使用大小为 3 ( [1,2,3] ) 的列表,输出结果如下:
L = [2,3] C = [1] R = []
L = [3] C = [1] R = [2]
L = [3] C = [] R = [1,2]
L = [3] C = [1,2] R = []
L = [] C = [1,2] R = [3]
L = [2] C = [1] R = [3]
L = [] C = [1] R = [2,3]
L = [] C = [] R = [1,2,3]
L = [] C = [] R = [1,2,3]
L = [] C = [] R = [1,2,3]
yes
忽略原始输出(意味着 L 为 [1,2,3])和最后 3 个重复的列表(不是那么重要),输出似乎有问题。
在很多行中,列表似乎正在相互交换。
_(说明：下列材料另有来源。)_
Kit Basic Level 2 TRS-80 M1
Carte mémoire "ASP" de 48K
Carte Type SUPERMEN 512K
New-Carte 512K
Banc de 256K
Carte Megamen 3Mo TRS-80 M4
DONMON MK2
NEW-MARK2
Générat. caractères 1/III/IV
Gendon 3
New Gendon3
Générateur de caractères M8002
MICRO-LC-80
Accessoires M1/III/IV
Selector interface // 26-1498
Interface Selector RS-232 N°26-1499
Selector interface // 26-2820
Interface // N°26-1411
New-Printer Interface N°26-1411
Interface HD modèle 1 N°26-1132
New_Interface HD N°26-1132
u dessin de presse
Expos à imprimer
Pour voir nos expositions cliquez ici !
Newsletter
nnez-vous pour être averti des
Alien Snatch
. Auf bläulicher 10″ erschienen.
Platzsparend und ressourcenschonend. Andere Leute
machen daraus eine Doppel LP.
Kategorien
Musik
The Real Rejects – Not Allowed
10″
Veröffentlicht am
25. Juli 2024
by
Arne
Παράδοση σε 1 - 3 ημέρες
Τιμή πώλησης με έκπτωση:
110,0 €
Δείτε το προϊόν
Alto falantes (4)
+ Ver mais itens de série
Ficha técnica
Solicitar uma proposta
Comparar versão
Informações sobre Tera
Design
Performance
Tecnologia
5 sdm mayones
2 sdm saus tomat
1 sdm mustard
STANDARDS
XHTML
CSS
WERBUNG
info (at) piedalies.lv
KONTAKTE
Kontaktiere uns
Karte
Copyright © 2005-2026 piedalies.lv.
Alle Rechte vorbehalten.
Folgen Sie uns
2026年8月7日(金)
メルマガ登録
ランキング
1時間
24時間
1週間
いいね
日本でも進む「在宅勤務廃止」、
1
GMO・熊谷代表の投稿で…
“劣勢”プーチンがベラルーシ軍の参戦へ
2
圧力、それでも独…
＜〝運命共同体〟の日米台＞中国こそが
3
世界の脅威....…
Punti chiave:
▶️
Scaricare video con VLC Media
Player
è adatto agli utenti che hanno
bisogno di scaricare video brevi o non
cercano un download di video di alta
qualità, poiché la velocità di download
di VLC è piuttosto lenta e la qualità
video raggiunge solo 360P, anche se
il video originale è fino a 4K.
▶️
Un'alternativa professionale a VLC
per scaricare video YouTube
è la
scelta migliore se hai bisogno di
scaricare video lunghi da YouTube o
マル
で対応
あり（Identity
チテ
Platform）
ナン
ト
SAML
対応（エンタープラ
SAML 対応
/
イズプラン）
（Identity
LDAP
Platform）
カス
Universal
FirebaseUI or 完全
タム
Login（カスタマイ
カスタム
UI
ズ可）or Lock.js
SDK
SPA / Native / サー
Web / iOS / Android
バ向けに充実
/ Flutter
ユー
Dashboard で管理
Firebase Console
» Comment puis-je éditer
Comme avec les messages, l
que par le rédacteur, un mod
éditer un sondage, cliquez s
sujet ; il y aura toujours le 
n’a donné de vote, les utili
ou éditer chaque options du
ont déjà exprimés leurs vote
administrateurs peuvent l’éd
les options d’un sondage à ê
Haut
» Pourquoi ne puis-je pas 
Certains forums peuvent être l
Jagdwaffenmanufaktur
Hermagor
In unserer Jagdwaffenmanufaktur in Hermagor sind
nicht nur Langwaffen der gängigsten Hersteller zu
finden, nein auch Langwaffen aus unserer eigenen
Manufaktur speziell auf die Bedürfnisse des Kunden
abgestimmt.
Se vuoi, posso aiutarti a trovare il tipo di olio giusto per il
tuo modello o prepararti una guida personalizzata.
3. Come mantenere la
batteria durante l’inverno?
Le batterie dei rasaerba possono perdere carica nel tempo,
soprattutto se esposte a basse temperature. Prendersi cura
我的首选/预期输出如下:
L = [2,3] C = [] R = [1]
L = [3] C = [2] R = [1]
L = [3] C = [1,2] R = []
L = [] C = [1,2] R = [3]
L = [1] C = [2] R = [3]
L = [1] C = [] R = [2,3]
L = [] C = [] R = [1,2,3]
yes
我不确定这是否可能,我希望它是可能的,但我会尽我所能得到的帮助,因为我找不到一个合乎逻辑的方法输出河内塔问题的正确步骤顺序...
【问题讨论】:
-
取决于中间步骤的含义...
-
为此,我假设 R 和 C 已交换。输出应该是
L = [3] C = [2] R = [1]和L = [3] C =[1,2] R = []。 -
哦等等,现在我明白你的意思了。诺诺,在这个问题中,一步就可以从最左边移动到最右边。您不必一次只能越过一座塔。
-
你的
move谓词中应该只有一个printHanoi调用。 -
如果我这样做,那么一半的步骤甚至都不会显示。
标签: list recursion prolog towers-of-hanoi